In the presence of AI tools used in grading student work, the instructor of record and their instructional teams should:

  • Create and apply a process by which any AI-based tools used for grading student work produce explainable and defendable grades. This process should:
    • Ensure that a human remains in the loop to the maximum extent possible.
    • Integrate a quality assurance procedure to ensure grading automation features (ex: Gradescope’s grouping tool) work accurately and as intended.
    • Avoid “blackbox” grading methods/tools that cannot be validated or explained.
  • Consider the appropriateness of using AI detection tools (see below).

Current AI detection tools have very high false-positive rates, rendering them almost useless in practice.

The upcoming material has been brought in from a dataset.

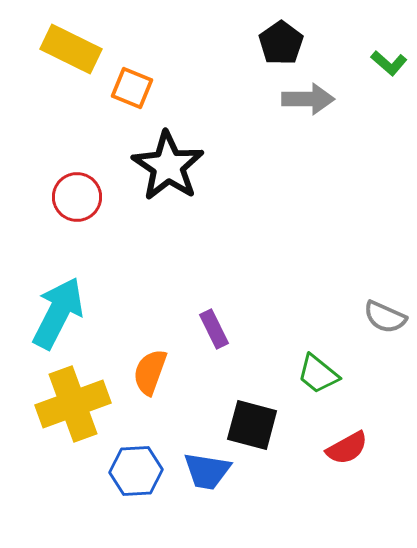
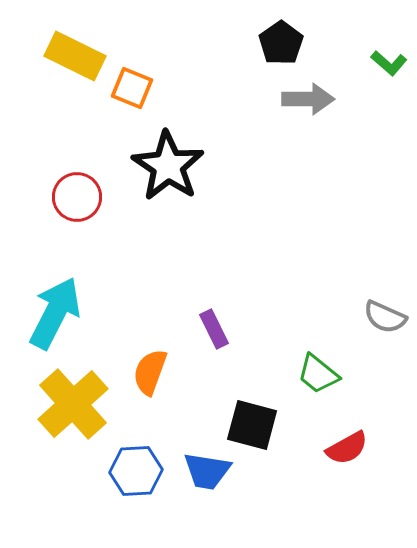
yellow rectangle: moved 4 px right, 7 px down
cyan arrow: moved 3 px left
yellow cross: rotated 22 degrees counterclockwise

At the present, instructors should treat any results generated via AI detection tools, including those in TurnItIn, with extreme distrust and carefully review suspected cases with due diligence and according to a procedure clearly explained to students on the syllabus.

On the course syllabus, instructors should:

  • Clearly describe the specific ways in which they will (or will not) attempt to detect the unauthorized use of AI.
  • The procedures they will follow if an unauthorized use of AI is suspected. It is especially important, given the high false positive rates of current AI detection tools, that a positive result from one of these tools is not the sole determining factor of an academic integrity violation and subsequent consequences.
  • The potential consequences faced by students who are determined to have used AI tools in an unauthorized way, including any impacts on grades and possible referral to the Office of Student Rights and Responsibilities.

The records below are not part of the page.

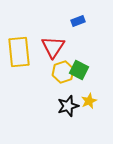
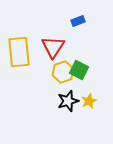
black star: moved 5 px up
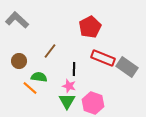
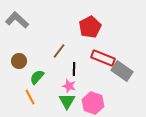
brown line: moved 9 px right
gray rectangle: moved 5 px left, 4 px down
green semicircle: moved 2 px left; rotated 56 degrees counterclockwise
orange line: moved 9 px down; rotated 21 degrees clockwise
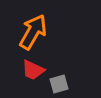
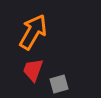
red trapezoid: rotated 85 degrees clockwise
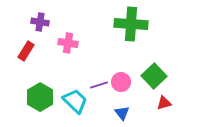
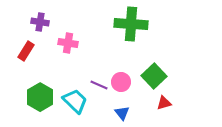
purple line: rotated 42 degrees clockwise
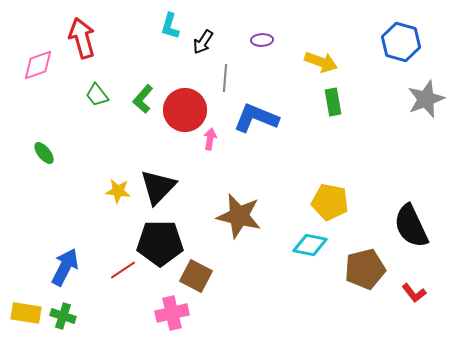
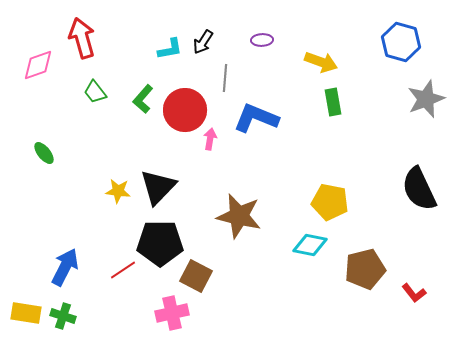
cyan L-shape: moved 23 px down; rotated 116 degrees counterclockwise
green trapezoid: moved 2 px left, 3 px up
black semicircle: moved 8 px right, 37 px up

Some AI based tools encourage users to upload copyrighted material as training data for specific AI models, particularly those used to create content for ‘personalized learning.’

On the course syllabus, instructors should:

  • Make clear to students that sharing of copyrighted material with third-party AI tools is prohibited.
  • Remind students that while faculty and instructors do not own copyright to facts or ideas in their discipline, they do own copyright to their expression, explanation, and presentation of those facts and ideas in course notes, PowerPoint slides, etc. including assessments constructed for the course. As such, those instructor-generated materials should never be uploaded to any third-party site (whether AI oriented or not).

Some AI based tools, including tools that promise AI-detection capabilities, use user-supplied data to further train their models. Third-party AI tools have widely-varying approaches to privacy, security, encryption, and so forth, and instructors must–as always–comply with FERPA requirements for student information and privacy. 

On the syllabus, instructors should:

  • Clearly communicate with students how their data or interactions with AI tools may be used or shared before an instructor puts any of the student’s work into an AI tool, including AI detectors
  • Commit to never sharing personally identifiable information about students with any third-party AI tool
  • Explain that they will obtain students’ consent to share data on their interactions with AI when appropriate. Example: a research study on student use of AI tools

The university is working toward expanding our technology-based teaching and learning environments where instructors and students can confidently work with copyrighted instructional materials and FERPA-covered student content to build, deploy, and use AI tools for educational purposes. Please plan to bring your ideas and teaching technology environment needs to the Spring 2024 town hall.